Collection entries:
'''

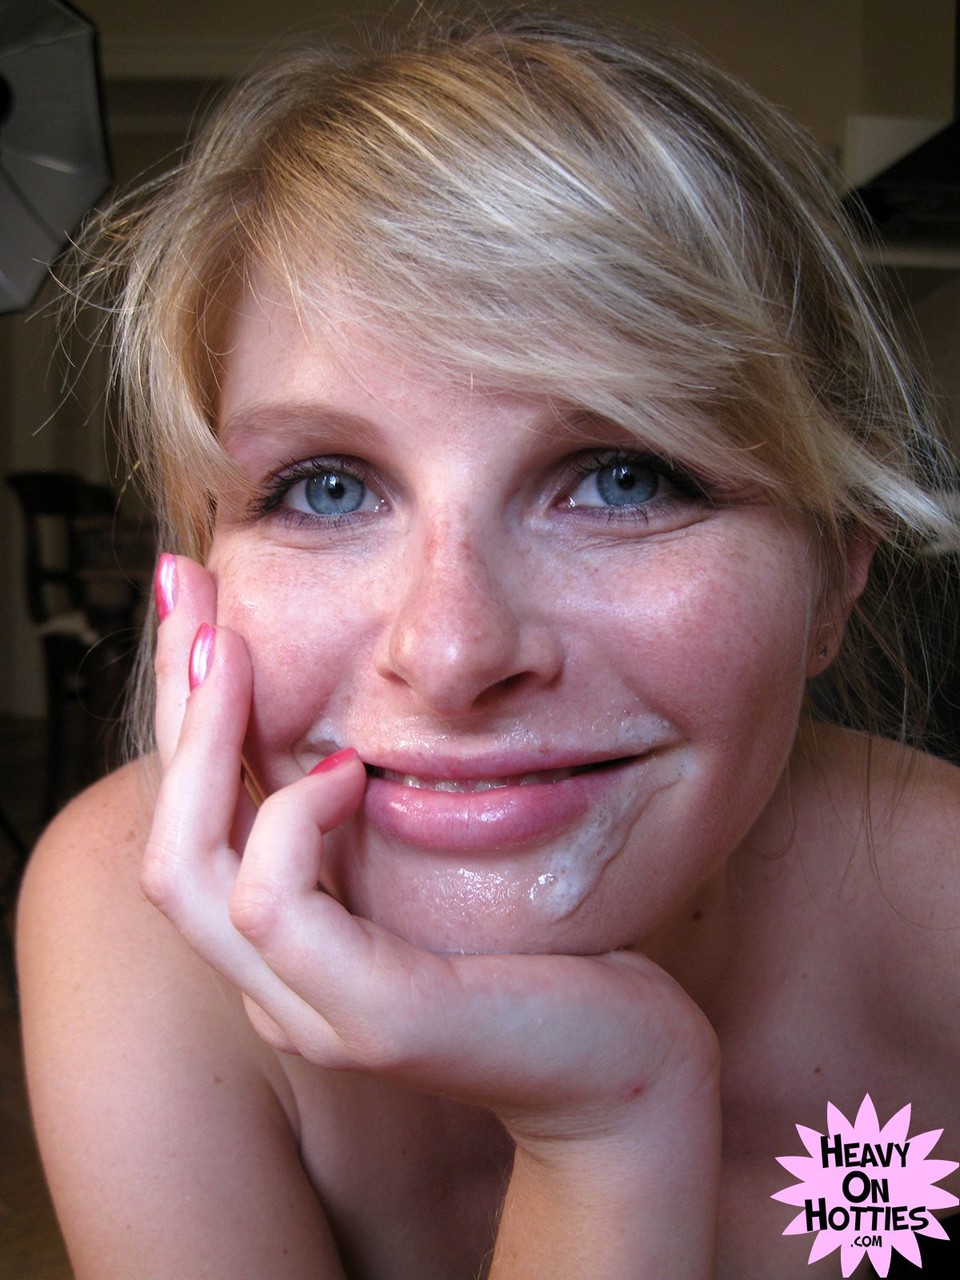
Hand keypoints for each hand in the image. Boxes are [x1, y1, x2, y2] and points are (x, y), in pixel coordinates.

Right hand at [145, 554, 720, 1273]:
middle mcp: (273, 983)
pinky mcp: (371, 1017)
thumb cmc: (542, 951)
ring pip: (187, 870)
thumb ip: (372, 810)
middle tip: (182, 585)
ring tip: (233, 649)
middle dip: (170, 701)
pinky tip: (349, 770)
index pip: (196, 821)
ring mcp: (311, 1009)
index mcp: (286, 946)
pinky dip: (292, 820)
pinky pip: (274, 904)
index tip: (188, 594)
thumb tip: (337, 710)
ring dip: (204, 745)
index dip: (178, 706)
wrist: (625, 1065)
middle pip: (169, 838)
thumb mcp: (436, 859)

'''
'''

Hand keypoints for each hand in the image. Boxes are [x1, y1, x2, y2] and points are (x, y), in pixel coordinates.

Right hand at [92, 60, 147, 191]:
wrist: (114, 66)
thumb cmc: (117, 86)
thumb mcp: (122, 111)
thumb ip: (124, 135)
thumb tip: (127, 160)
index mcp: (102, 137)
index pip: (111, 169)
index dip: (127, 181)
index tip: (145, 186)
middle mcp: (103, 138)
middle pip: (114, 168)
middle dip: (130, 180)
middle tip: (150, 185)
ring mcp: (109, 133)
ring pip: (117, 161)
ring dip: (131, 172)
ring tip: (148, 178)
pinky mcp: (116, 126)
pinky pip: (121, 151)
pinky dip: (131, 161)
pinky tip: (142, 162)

'''

Work to complete ::
Only lines with the word "middle" are wanted. Find and copy them from the records above.

Expected answer ::
middle mcp: (273, 983)
middle tip: (182, 585)
middle dip: (170, 701)
middle pip: (169, 838)
middle mcp: (103, 138)
middle pip: (114, 168)
middle dip: (130, 180)
middle tip: (150, 185)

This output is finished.